The strength of mRNA vaccines is speed and flexibility. Once a tumor’s genetic profile is mapped, manufacturing a custom vaccine takes weeks rather than months. The mRNA also naturally triggers some immune activation on its own, which helps amplify the response.
4. Viral Vector Vaccines
Viral vector vaccines use genetically modified viruses to deliver cancer-specific markers directly into your cells. The viruses are engineered so they can’t cause disease, but they retain their natural ability to enter cells and trigger a strong immune reaction. Common viral vectors include adenoviruses (modified cold viruses), poxviruses, and others derived from chimpanzee or gorilla adenoviruses.
The key advantage of viral vectors is potency. Viruses naturally activate your innate immune system through patterns your body has evolved to recognize as foreign, which means these vaccines can provoke powerful immune responses without needing additional adjuvants. They can also encode multiple neoantigens at once, which helps address one of cancer’s trickiest defenses: tumor cells within the same patient can carry different mutations, so targeting several markers simultaneously reduces the chance that some cancer cells escape detection.

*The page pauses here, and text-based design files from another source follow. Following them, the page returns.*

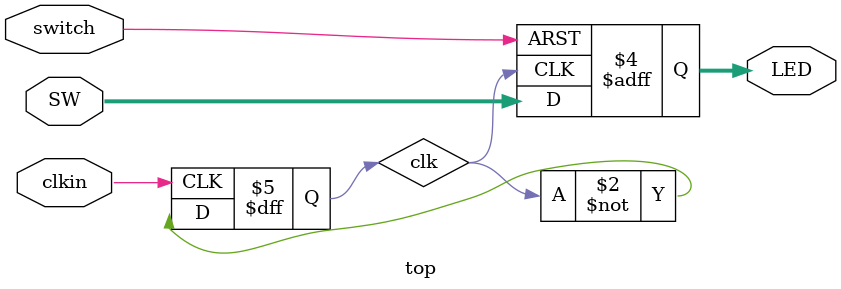
<source format=v>
`timescale 1ns/100ps


module top(
  clkin,
  switch,
  LED,
  SW
  );

  input clkin;
  input switch;
  output [7:0] LED;
  input [7:0] SW;
  
  reg clk;
  reg [7:0] LED;
  
  always @(posedge clkin)
    clk <= ~clk;

  always @(posedge clk or posedge switch)
  begin
    if(switch)
      begin
        LED <= 8'b00000000;
      end
    else begin
      LED <= SW;
    end
  end

endmodule

</source>
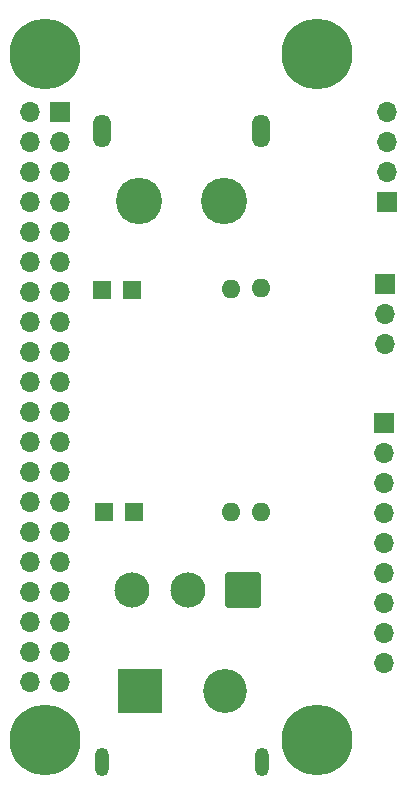
<source format=gbr>
%TF.GenerationSoftware,KiCad,Pcbnew,(6.0.5-0)*%
%TF.CreationDate,2024-03-04T10:57:06-05:00*%
%TF.ProjectId,CubeSat PCB V0.2,43756265-5361-4742-9050-43422056302e,rev?*%
%TF.SameCoordinates,Original*%
%TF.FileFunction,Soldermask,Bot*%
%TF.FilePolarity,Negative*%
%FSLAX46Y46*%
G04 Gerber Fmt 4.6, Leading zero omitted, Abs format (unit mm)*
G04 Created by KiCad (PCBNEW (6.0.5-0)) date 2024-03-04 10:57:06*
%MOMM*%
%LPD*%
G01*
G04 APERTURE LIST*
G04 Aperture macros list*
%AMRoundRect*
0 Rectangle with rounded corners*
0 $1 Rounding radius*
0 $2 $3 $4 $5 $6 $7 $8 $9 X,Y pos of 4 corners*
0 Add a 4 corners polygon primitive as box body*
4,1,4,$2,$3,$4,$5,$6,$7,$8,$9,$2,$3,0*
0 Add four circle primitives for the rounded corners*
1,1,$1+$1,$2,$3*
1,1,$1+$1,$4,$5*
1,1,$1+$1,$6,$7*
1,1,$1+$1,$8,$9*
0 Add four rect primitives between the rounded corners*
20,1,$1+$1,$2,$3,$4,$5,0*
20,1,$1+$1,$4,$5,$6,$7,0*
20,1,$1+$1,$6,$7,$8,$9,0*
20,1,$1+$1,$8,$9,$2,$3,0*%
G04 Aperture macros list end*
%ADD10O,1.600000X1.600000*%
%ADD11R,1.600000X1.600000*%
%ADD12R,3.716000X3.716000*%
%ADD13C,3.716000*%
%ADD14O,1.200000X2.400000*%
%ADD15C,3.920000*%
%ADD16O,1.504000X2.804000*%
%ADD17RoundRect,0.102000X1.387500X1.387500X-1.387500X1.387500X-1.387500X-1.387500X1.387500X-1.387500X0*%
%ADD18C,2.979000*%
%ADD19R,1.700000X1.700000*%
%ADD20O,1.700000X1.700000*%
%ADD21C,6.000000*%
G04 APERTURE END LIST*
D10*
%TO.C,U1*%
X104557000Y-85298400D03*
X107097000Y-85273000D03*
D11*
X96175000Y-85400000D03*
X93635000Y-85400000D03*
D10*
X107097000Y-104196000D03*
X104557000Y-104221400D03*
D11*
X96302000Y-104196000D03*
X93762000Y-104196000D03*
%TD*%
D12*
%TO.C,J4*%
X96800000Y-119375000D03*
D13*
X104000000Y-119375000D03*
D14*
X93650000Y-125375000D03*
X107150000Y-125375000D03*
%TD*%
D15*
%TO.C,J6*%
X96762500Y-77925000D03*
X103962500Y-77925000D03*
D16*
X93612500Y-71925000D03*
X107112500Y-71925000D03*
%TD*%
D17*
%TO.C,SW1*%
X105575000Y-110850000D03*
D18*
X100875000Y-110850000D03*
X96175000Y-110850000D03*
%TD*%
D19*
%TO.C,J5*%
X117550000Y-84875000D03*
D20*
X117550000Y-87415000D03*
X117550000Y-89955000D03*
%TD*%
%TO.C,J1*%
X87535000Y-118610000D03*
X90075000Y-118610000D03*
X87535000Y-116070000D03*
X90075000Y-116070000D03*
X87535000Y-113530000D03*
X90075000Y-113530000D03*
X87535000Y-110990000D03*
X90075000Y-110990000D03*
X87535000Y-108450000D03*
X90075000Y-108450000D03*
X87535000Y-105910000D03*
X90075000Y-105910000D03*
X87535000Y-103370000D03*
X90075000Y-103370000D03*
X87535000Y-100830000D03*
X90075000Y-100830000D03*
X87535000Y-98290000D03*
X90075000Y-98290000D03*
X87535000Y-95750000D03*
X90075000Y-95750000D03*
X87535000Y-93210000D03*
X90075000Y-93210000D03*
X87535000Y-90670000D03*
X90075000Y-90670000D03*
X87535000Y-88130000D03*
X90075000Y-88130000D03*
X87535000Y-85590000D03*
X90075000Y-85590000D03*
X87535000Y-83050000D03*
X90075000Y-83050000D03*
X87535000Y-80510000D03*
X90075000Y-80510000D03*
X87535000Y-77970000D03*
X90075000Y-77970000D03*
X87535000Y-75430000D03*
X90075000Y-75430000D03*
X87535000Y-72890000D03*
X90075000Y-72890000D03*
X87535000Y-70350000D03*
D19*
X90075000Y-70350000D03*
D21*
X88805000Y-65480000D03*
X111805000Y-65480000D03*
X88805000Y-123480000D03*
X111805000Y-123480000D03*
%TD*%
D19*
%TO.C,J2*%
X117725000Y-78000000D03*
D20*
X117725000Y-75460000D03*
X117725000Y-72920000D03*
X117725000Y-70380000D03*
%TD*%
D19*
%TO.C,J3*%
X117525000Y-96650000D03*
D20*
X117525000Y-99190000D03*
X117525000Y-101730000D03*
X117525000Y-104270000D03*
X117525000Y-106810000D03*
X117525000Y-109350000D03*
X117525000Y-111890000D03*
X117525000Y-114430000D03*
X117525000Y-116970000D03*
%TD*%
M02*

</source>
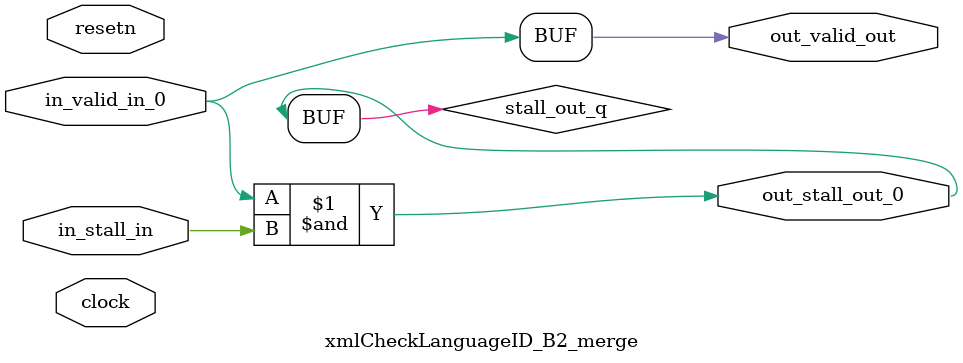
<source format=sv>



(* altera_attribute = "-name AUTO_SHIFT_REGISTER_RECOGNITION OFF; -name MESSAGE_DISABLE 10036; -name MESSAGE_DISABLE 10037; -name MESSAGE_DISABLE 14130; -name MESSAGE_DISABLE 14320; -name MESSAGE_DISABLE 15400; -name MESSAGE_DISABLE 14130; -name MESSAGE_DISABLE 10036; -name MESSAGE_DISABLE 12020; -name MESSAGE_DISABLE 12030; -name MESSAGE_DISABLE 12010; -name MESSAGE_DISABLE 12110; -name MESSAGE_DISABLE 14320; -name MESSAGE_DISABLE 13410; -name MESSAGE_DISABLE 113007; -name MESSAGE_DISABLE 10958" *)
module xmlCheckLanguageID_B2_merge (
    input wire [0:0] in_stall_in,
    input wire [0:0] in_valid_in_0,
    output wire [0:0] out_stall_out_0,
    output wire [0:0] out_valid_out,
    input wire clock,
    input wire resetn
    );

    wire [0:0] stall_out_q;


    // stall_out(LOGICAL,6)
    assign stall_out_q = in_valid_in_0 & in_stall_in;

    // out_stall_out_0(GPOUT,4)
    assign out_stall_out_0 = stall_out_q;

    // out_valid_out(GPOUT,5)
    assign out_valid_out = in_valid_in_0;

endmodule

</source>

One particularly effective strategy is the “prime-boost” approach, where two different viral vectors are used in sequence. Clinical studies have consistently shown that priming the immune system with one type of virus, then boosting it with a different one, produces stronger T cell responses than repeating the same vaccine. A common combination pairs a great ape-derived adenovirus for the first dose with a modified vaccinia virus for the boost.
How Effective Are Cancer Vaccines So Far?
The honest picture is mixed. A large review of 187 clinical trials of therapeutic cancer vaccines found that only 19% used a clinical outcome like survival or remission as their primary measure of success. Of those, roughly a third met their goal. Among the 33 randomized trials reviewed, not a single vaccine demonstrated an improvement in overall survival.
That sounds discouraging, but context matters. Many of these trials tested earlier-generation vaccines in patients with very advanced disease. The newer personalized approaches, particularly mRNA and viral vector vaccines targeting patient-specific neoantigens, represent a fundamentally different strategy. These are now being tested earlier in the course of disease, often right after surgery, when the immune system has a better chance of eliminating remaining cancer cells before they establish new tumors. Results from those trials are still maturing, but the early signals from pancreatic and kidney cancer studies have been strong enough to push several vaccines into larger-scale testing.